*Task list*.
1 - Which unexpected events (UEs) does the detection study excerpt name?
2 - According to the detection study excerpt, why is the higher detection probability after a first noticed UE attributed to priming rather than to differences in event difficulty?
3 - Transcribe everything in the detection study excerpt from "Order effects (priming)" down to "of event difficulty.".

*Quoted text*.
+ + + + + + +

The umbrella woman’s detection rate of 53% was closest to the overall average rate of 57%, but the rate varied over a range of 14 to 83%, depending on the hand game take she was paired with. No other UE had such a large range of detections, and the effect of attended take on the umbrella woman’s detection rate was significant (χ²_{(3, 36)} = 11.7, p = 0.008). The corresponding significance levels for the lost ball, ball toss, choose-up, juggler and handshake events were 0.09, 0.48, 0.89, 0.95 and 0.95, respectively.

Order effects (priming)

Since each subject was shown more than one UE (i.e., 6), the possibility exists that subjects were more likely to notice UEs once they had already detected one, and that could render detection rate statistics after the first noticed event relatively meaningless. In fact, we did find a small priming effect. The probability of detecting a UE in a trial that occurred before any UE had been detected in a session was 0.46, while the probability of detecting a UE after at least one had been detected was 0.62. The difference between these two probabilities is significant (p = 0.02). Since the order of presentation of UEs was balanced across sessions, the difference is likely due to priming, not any skew in the distribution of event difficulty.

+ + + + + + +

*Records provided*.

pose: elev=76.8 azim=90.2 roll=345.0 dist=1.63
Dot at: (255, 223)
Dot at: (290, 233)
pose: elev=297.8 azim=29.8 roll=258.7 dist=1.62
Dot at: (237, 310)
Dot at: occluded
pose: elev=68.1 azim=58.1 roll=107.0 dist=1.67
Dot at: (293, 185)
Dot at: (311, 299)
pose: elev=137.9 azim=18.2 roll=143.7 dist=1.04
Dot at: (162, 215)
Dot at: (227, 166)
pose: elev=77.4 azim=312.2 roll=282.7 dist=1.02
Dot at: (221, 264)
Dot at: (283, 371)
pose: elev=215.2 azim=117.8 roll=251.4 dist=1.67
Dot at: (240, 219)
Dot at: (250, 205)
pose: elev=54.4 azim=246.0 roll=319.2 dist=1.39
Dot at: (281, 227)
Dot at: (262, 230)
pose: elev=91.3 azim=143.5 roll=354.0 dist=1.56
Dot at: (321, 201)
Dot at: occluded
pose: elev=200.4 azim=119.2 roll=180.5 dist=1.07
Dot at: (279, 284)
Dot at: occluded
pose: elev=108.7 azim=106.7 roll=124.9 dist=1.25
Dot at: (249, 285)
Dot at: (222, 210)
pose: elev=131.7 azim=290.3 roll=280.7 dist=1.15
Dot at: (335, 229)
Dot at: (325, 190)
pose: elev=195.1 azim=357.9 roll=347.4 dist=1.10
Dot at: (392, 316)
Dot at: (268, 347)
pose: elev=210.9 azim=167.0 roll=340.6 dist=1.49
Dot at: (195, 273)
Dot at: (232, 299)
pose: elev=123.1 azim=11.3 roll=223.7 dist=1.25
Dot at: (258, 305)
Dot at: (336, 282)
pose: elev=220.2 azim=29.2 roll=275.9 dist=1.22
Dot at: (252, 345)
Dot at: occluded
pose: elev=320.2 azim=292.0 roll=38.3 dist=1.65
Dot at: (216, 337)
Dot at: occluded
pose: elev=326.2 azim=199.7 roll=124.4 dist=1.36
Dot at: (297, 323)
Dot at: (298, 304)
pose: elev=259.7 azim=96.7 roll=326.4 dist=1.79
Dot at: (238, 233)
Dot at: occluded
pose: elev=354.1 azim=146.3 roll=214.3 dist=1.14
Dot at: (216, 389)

+ + + + + + +

*Results of the tasks*.
1 -
- Umbrella woman
- Lost ball
- Ball toss
- Choose-up
- Juggler
- Handshake

2 - The order in which UEs were presented was balanced across sessions. So the difference between the probability before any detection (0.46) and after at least one detection (0.62) is unlikely to come from a skew in the distribution of event difficulty.

3 -
Order effects (priming)

Since each subject was shown more than one UE (i.e., 6), the possibility exists that subjects were more likely to notice UEs once they had already detected one, and that could render detection rate statistics after the first noticed event relatively meaningless. In fact, we did find a small priming effect. The probability of detecting a UE in a trial that occurred before any UE had been detected in a session was 0.46, while the probability of detecting a UE after at least one had been detected was 0.62. The difference between these two probabilities is significant (p = 0.02). Since the order of presentation of UEs was balanced across sessions, the difference is likely due to priming, not any skew in the distribution of event difficulty.